PROBLEM DETAILS -
Rewrite the lines below, putting "enter" wherever "type" appears and leaving everything else unchanged.

INPUT RECORDS -
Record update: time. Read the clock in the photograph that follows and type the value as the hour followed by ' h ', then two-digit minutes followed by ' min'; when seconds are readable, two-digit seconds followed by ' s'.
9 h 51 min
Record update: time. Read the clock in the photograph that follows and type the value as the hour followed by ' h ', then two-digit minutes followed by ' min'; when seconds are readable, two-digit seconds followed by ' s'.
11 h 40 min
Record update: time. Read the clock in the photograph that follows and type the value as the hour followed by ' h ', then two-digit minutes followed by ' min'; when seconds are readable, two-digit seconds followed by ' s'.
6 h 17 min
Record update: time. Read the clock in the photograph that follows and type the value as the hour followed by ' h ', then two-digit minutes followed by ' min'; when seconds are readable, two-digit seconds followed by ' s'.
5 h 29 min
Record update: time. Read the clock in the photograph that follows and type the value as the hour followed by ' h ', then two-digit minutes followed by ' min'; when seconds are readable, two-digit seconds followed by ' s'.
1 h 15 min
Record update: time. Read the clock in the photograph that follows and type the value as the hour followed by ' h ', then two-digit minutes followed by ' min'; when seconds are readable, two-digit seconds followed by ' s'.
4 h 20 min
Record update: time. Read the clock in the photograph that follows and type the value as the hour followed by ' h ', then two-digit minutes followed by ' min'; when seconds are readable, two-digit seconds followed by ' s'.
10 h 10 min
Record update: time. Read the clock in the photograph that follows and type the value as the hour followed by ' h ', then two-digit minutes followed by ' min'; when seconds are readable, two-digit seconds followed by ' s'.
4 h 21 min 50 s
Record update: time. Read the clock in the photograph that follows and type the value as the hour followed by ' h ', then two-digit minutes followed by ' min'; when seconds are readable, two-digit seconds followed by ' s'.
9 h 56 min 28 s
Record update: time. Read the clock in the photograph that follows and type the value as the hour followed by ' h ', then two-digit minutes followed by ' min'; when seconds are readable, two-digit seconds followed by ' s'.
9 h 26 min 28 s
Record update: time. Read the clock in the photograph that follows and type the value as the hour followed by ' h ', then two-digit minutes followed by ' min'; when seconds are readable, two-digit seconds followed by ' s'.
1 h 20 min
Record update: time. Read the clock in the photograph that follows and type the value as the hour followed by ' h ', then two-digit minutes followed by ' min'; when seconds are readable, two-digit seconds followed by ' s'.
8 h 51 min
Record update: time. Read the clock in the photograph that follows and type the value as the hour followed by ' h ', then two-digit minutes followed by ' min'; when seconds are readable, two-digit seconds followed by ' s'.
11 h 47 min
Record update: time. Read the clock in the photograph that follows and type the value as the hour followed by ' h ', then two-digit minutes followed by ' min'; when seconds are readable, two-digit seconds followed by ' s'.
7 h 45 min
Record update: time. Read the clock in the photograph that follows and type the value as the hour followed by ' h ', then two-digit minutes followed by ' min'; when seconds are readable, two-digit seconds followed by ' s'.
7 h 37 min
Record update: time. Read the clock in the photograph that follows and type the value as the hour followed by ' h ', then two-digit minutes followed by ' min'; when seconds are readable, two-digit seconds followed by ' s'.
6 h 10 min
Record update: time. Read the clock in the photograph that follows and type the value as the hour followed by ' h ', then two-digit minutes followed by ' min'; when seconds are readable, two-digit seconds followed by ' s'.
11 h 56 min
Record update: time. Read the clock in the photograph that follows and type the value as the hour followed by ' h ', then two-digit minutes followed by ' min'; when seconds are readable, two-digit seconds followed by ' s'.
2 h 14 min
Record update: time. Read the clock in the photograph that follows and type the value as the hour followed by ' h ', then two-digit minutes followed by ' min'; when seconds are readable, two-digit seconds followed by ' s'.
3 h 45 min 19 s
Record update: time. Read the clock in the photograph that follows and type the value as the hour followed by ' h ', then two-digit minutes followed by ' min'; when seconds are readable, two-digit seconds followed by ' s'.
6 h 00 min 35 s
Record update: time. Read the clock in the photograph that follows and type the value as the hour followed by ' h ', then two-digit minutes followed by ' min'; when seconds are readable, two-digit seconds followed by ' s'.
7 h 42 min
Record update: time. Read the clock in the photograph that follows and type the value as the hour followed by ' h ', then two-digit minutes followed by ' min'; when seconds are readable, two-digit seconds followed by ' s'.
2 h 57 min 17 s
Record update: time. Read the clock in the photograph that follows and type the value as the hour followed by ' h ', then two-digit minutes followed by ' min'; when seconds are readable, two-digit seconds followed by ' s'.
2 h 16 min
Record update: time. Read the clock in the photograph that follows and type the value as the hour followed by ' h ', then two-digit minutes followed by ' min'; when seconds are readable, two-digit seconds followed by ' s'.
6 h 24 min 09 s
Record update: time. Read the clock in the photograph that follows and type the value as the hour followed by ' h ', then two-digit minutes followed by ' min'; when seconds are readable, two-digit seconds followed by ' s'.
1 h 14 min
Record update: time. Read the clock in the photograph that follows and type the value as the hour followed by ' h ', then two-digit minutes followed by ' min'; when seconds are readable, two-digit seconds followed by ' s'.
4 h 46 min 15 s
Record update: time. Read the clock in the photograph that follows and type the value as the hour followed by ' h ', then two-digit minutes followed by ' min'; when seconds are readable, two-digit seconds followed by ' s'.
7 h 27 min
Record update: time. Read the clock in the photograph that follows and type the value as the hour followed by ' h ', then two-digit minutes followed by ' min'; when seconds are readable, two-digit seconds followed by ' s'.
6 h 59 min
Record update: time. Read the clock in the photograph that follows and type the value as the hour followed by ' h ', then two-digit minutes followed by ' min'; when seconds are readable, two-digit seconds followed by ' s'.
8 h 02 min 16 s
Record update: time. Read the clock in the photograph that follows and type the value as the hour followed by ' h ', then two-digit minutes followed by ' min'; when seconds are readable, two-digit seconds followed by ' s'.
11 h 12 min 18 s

RESULT FOR THIS EXERCISE -
Record update: time. Read the clock in the photograph that follows and enter the value as the hour followed by ' h ', then two-digit minutes followed by ' min'; when seconds are readable, two-digit seconds followed by ' s'.
9 h 51 min
Record update: time. Read the clock in the photograph that follows and enter the value as the hour followed by ' h ', then two-digit minutes followed by ' min'; when seconds are readable, two-digit seconds followed by ' s'.
11 h 40 min
Record update: time. Read the clock in the photograph that follows and enter the value as the hour followed by ' h ', then two-digit minutes followed by ' min'; when seconds are readable, two-digit seconds followed by ' s'.
6 h 17 min
Record update: time. Read the clock in the photograph that follows and enter the value as the hour followed by ' h ', then two-digit minutes followed by ' min'; when seconds are readable, two-digit seconds followed by ' s'.
5 h 29 min
Record update: time. Read the clock in the photograph that follows and enter the value as the hour followed by ' h ', then two-digit minutes followed by ' min'; when seconds are readable, two-digit seconds followed by ' s'.
1 h 15 min
Record update: time. Read the clock in the photograph that follows and enter the value as the hour followed by ' h ', then two-digit minutes followed by ' min'; when seconds are readable, two-digit seconds followed by ' s'.
4 h 20 min
Record update: time. Read the clock in the photograph that follows and enter the value as the hour followed by ' h ', then two-digit minutes followed by ' min'; when seconds are readable, two-digit seconds followed by ' s'.
10 h 10 min
Record update: time. Read the clock in the photograph that follows and enter the value as the hour followed by ' h ', then two-digit minutes followed by ' min'; when seconds are readable, two-digit seconds followed by ' s'.
4 h 21 min 50 s
Record update: time. Read the clock in the photograph that follows and enter the value as the hour followed by ' h ', then two-digit minutes followed by ' min'; when seconds are readable, two-digit seconds followed by ' s'.
9 h 56 min 28 s
Record update: time. Read the clock in the photograph that follows and enter the value as the hour followed by ' h ', then two-digit minutes followed by ' min'; when seconds are readable, two-digit seconds followed by ' s'.
9 h 26 min 28 s
Record update: time. Read the clock in the photograph that follows and enter the value as the hour followed by ' h ', then two-digit minutes followed by ' min'; when seconds are readable, two-digit seconds followed by ' s'.
1 h 20 min
Record update: time. Read the clock in the photograph that follows and enter the value as the hour followed by ' h ', then two-digit minutes followed by ' min'; when seconds are readable, two-digit seconds followed by ' s'.
8 h 51 min
Record update: time. Read the clock in the photograph that follows and enter the value as the hour followed by ' h ', then two-digit minutes followed by ' min'; when seconds are readable, two-digit seconds followed by ' s'.
11 h 47 min
Record update: time. Read the clock in the photograph that follows and enter the value as the hour followed by ' h ', then two-digit minutes followed by ' min'; when seconds are readable, two-digit seconds followed by ' s'.
7 h 45 min
Record update: time. Read the clock in the photograph that follows and enter the value as the hour followed by ' h ', then two-digit minutes followed by ' min'; when seconds are readable, two-digit seconds followed by ' s'.
7 h 37 min
Record update: time. Read the clock in the photograph that follows and enter the value as the hour followed by ' h ', then two-digit minutes followed by ' min'; when seconds are readable, two-digit seconds followed by ' s'.
6 h 10 min
Record update: time. Read the clock in the photograph that follows and enter the value as the hour followed by ' h ', then two-digit minutes followed by ' min'; when seconds are readable, two-digit seconds followed by ' s'.
11 h 56 min
Record update: time. Read the clock in the photograph that follows and enter the value as the hour followed by ' h ', then two-digit minutes followed by ' min'; when seconds are readable, two-digit seconds followed by ' s'.
2 h 14 min
Record update: time. Read the clock in the photograph that follows and enter the value as the hour followed by ' h ', then two-digit minutes followed by ' min'; when seconds are readable, two-digit seconds followed by ' s'.
3 h 45 min 19 s
Record update: time. Read the clock in the photograph that follows and enter the value as the hour followed by ' h ', then two-digit minutes followed by ' min'; when seconds are readable, two-digit seconds followed by ' s'.
6 h 00 min 35 s
Record update: time. Read the clock in the photograph that follows and enter the value as the hour followed by ' h ', then two-digit minutes followed by ' min'; when seconds are readable, two-digit seconds followed by ' s'.
7 h 42 min
Record update: time. Read the clock in the photograph that follows and enter the value as the hour followed by ' h ', then two-digit minutes followed by ' min'; when seconds are readable, two-digit seconds followed by ' s'.
2 h 57 min 17 s
Record update: time. Read the clock in the photograph that follows and enter the value as the hour followed by ' h ', then two-digit minutes followed by ' min'; when seconds are readable, two-digit seconds followed by ' s'.
2 h 16 min
Record update: time. Read the clock in the photograph that follows and enter the value as the hour followed by ' h ', then two-digit minutes followed by ' min'; when seconds are readable, two-digit seconds followed by ' s'.
6 h 24 min 09 s
Record update: time. Read the clock in the photograph that follows and enter the value as the hour followed by ' h ', then two-digit minutes followed by ' min'; when seconds are readable, two-digit seconds followed by ' s'.
1 h 14 min
Record update: time. Read the clock in the photograph that follows and enter the value as the hour followed by ' h ', then two-digit minutes followed by ' min'; when seconds are readable, two-digit seconds followed by ' s'.
4 h 46 min 15 s
Record update: time. Read the clock in the photograph that follows and enter the value as the hour followed by ' h ', then two-digit minutes followed by ' min'; when seconds are readable, two-digit seconds followed by ' s'.
7 h 27 min
Record update: time. Read the clock in the photograph that follows and enter the value as the hour followed by ' h ', then two-digit minutes followed by ' min'; when seconds are readable, two-digit seconds followed by ' s'.
6 h 59 min
Record update: time. Read the clock in the photograph that follows and enter the value as the hour followed by ' h ', then two-digit minutes followed by ' min'; when seconds are readable, two-digit seconds followed by ' s'.
8 h 02 min 16 s
Record update: time. Read the clock in the photograph that follows and enter the value as the hour followed by ' h ', then two-digit minutes followed by ' min'; when seconds are readable, two-digit seconds followed by ' s'.
11 h 12 min 18 s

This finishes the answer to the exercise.